Team | League | W | L | RS | RA |
Tampa Bay | American | 79 | 50 | 597 | 515 |
Boston | American | 75 | 55 | 670 | 559 |
NY Yankees | American | 70 | 60 | 632 | 585 |
Toronto | American | 67 | 63 | 574 | 510 |
I save this dataset as "baseball2008.txt" -- text, tab-delimited format. I save this file in a folder called "eda" and I make this the current R working directory so R will find this file.
Here is my analysis:
# read the datafile into R
data=read.table("baseball2008.txt",header=T,sep="\t")

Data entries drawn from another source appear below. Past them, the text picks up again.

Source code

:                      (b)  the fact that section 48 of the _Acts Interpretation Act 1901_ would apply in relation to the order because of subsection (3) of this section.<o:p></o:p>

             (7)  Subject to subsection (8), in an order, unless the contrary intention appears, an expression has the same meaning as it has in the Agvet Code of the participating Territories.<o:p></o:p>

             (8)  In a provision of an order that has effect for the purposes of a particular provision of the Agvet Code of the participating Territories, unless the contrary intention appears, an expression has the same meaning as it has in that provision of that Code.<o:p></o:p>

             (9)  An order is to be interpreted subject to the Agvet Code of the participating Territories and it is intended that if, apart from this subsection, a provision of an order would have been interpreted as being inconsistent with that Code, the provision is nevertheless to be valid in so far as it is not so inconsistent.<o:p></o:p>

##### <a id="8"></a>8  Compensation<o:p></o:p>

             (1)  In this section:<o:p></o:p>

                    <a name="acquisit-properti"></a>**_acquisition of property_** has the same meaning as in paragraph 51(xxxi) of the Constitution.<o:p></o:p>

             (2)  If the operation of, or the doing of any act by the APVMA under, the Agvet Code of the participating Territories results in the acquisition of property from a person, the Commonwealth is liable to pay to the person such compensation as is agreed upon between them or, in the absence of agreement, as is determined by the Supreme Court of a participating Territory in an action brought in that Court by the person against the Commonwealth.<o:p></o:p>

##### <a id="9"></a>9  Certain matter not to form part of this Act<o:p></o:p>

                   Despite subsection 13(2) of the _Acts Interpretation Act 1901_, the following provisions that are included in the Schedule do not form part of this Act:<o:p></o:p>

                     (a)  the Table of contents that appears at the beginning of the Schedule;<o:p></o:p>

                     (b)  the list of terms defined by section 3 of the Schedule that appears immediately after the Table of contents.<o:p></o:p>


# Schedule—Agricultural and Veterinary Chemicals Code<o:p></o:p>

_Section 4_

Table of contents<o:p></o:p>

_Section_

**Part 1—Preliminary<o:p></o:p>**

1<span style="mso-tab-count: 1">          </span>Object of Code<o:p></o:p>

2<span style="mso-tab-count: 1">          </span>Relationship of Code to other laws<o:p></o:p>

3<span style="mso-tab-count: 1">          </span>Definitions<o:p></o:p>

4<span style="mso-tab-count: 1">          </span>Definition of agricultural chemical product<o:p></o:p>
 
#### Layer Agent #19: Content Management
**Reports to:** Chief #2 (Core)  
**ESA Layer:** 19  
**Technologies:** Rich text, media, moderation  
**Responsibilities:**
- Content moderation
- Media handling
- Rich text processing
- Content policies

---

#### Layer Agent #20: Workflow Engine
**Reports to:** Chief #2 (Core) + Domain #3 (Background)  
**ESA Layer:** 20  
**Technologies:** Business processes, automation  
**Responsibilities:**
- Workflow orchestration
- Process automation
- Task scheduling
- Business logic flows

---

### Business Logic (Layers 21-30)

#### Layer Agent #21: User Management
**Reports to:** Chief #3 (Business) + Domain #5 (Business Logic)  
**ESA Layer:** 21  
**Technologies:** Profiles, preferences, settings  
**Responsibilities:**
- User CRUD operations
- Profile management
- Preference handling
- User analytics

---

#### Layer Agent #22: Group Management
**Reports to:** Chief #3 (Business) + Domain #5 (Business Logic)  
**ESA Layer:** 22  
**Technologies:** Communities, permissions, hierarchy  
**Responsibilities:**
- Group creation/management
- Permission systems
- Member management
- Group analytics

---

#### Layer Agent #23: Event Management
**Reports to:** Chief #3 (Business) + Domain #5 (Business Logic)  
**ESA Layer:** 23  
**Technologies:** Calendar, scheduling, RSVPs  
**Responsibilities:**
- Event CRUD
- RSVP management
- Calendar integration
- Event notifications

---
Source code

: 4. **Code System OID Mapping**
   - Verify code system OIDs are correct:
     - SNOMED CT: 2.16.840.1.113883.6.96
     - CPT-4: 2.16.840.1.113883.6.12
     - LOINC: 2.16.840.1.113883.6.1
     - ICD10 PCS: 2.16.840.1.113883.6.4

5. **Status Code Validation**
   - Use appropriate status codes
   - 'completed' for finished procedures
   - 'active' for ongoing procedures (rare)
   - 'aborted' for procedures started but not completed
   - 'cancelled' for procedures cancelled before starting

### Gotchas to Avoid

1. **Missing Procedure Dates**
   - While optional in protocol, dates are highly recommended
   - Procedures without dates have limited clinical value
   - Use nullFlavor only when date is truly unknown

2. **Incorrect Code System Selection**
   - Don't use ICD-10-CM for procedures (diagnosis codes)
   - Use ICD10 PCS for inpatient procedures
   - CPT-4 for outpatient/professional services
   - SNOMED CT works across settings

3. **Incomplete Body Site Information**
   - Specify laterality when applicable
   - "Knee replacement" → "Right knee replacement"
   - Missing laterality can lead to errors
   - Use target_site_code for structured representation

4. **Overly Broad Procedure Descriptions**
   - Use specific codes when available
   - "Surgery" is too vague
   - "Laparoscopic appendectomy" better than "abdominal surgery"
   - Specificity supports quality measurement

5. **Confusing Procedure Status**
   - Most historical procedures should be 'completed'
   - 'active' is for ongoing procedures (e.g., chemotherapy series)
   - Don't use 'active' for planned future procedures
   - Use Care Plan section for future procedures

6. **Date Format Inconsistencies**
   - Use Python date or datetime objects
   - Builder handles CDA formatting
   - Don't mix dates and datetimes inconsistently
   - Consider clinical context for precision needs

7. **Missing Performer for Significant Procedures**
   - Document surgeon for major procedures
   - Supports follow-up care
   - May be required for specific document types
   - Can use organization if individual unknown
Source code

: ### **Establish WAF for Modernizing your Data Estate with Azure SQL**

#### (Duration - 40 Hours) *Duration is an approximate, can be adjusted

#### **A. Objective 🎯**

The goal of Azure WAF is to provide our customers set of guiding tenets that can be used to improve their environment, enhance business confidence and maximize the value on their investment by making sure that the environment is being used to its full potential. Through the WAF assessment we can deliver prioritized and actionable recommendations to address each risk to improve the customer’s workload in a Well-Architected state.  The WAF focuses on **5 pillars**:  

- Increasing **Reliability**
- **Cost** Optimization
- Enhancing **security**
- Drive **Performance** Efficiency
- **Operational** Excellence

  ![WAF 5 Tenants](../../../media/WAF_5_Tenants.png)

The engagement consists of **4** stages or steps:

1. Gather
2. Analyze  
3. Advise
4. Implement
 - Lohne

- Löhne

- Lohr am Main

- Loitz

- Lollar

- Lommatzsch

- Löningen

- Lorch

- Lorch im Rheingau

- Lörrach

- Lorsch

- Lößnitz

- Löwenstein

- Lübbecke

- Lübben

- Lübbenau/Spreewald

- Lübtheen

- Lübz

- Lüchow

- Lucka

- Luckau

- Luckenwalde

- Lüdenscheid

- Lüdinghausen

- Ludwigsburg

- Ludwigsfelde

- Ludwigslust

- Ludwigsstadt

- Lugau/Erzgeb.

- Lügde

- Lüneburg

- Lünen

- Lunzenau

# attach the data to make the variable names available in R
attach(data)
# compute the winning proportion for all teams
win.prop=W/(W+L)
# what was the largest winning proportion?
max(win.prop)
[1] 0.6183206
# which team had the largest winning proportion?
Team[win.prop==max(win.prop)]
[1] Chicago Cubs
# for each team, compute the number of runs scored per game
runs.game=RS/(W+L)
# construct a stemplot of the runs scored per game
# (I'm assuming you have the aplpack package installed)
library(aplpack)
stem.leaf(runs.game)
1 | 2: represents 1.2
leaf unit: 0.1
n: 30
1 s | 7
4 3. | 889
7 4* | 011
8 t | 2
12 f | 4555
(6) s | 666667
12 4. | 88899
7 5* | 00011
t |
2 f | 45
# (sorry the display got messed up when I put it on this blog)
# you get a similar display by using a histogram
hist(runs.game)
# there are two teams who stand out with respect to runs scored
Team[runs.game>5.3]
[1] Texas Chicago Cubs
# what is the average number of runs per game scored by a team?
mean(runs.game)
[1] 4.621464
# do American League teams score more than National League teams?
mean(runs.game[League=="American"])
[1] 4.756021
mean(runs.game[League=="National"])
[1] 4.503728
# there is an interesting relationship between a team's winning
# proportion and the number of runs scored and runs allowed
#
# the relationship is log(W/L) = k log(RS/RA)
# where k is typically near 2
# we'll compute log(W/L), log(RS/RA)
# and fit a least-squares line -- we'll see if the slope is close to 2
log.WL=log(W/L)
log.RR=log(RS/RA)
lm(log.WL ~ log.RR)
Coefficients:
(Intercept) log.RR
-0.0003097 1.8377065
# here we see the slope is 1.84 which relatively close to 2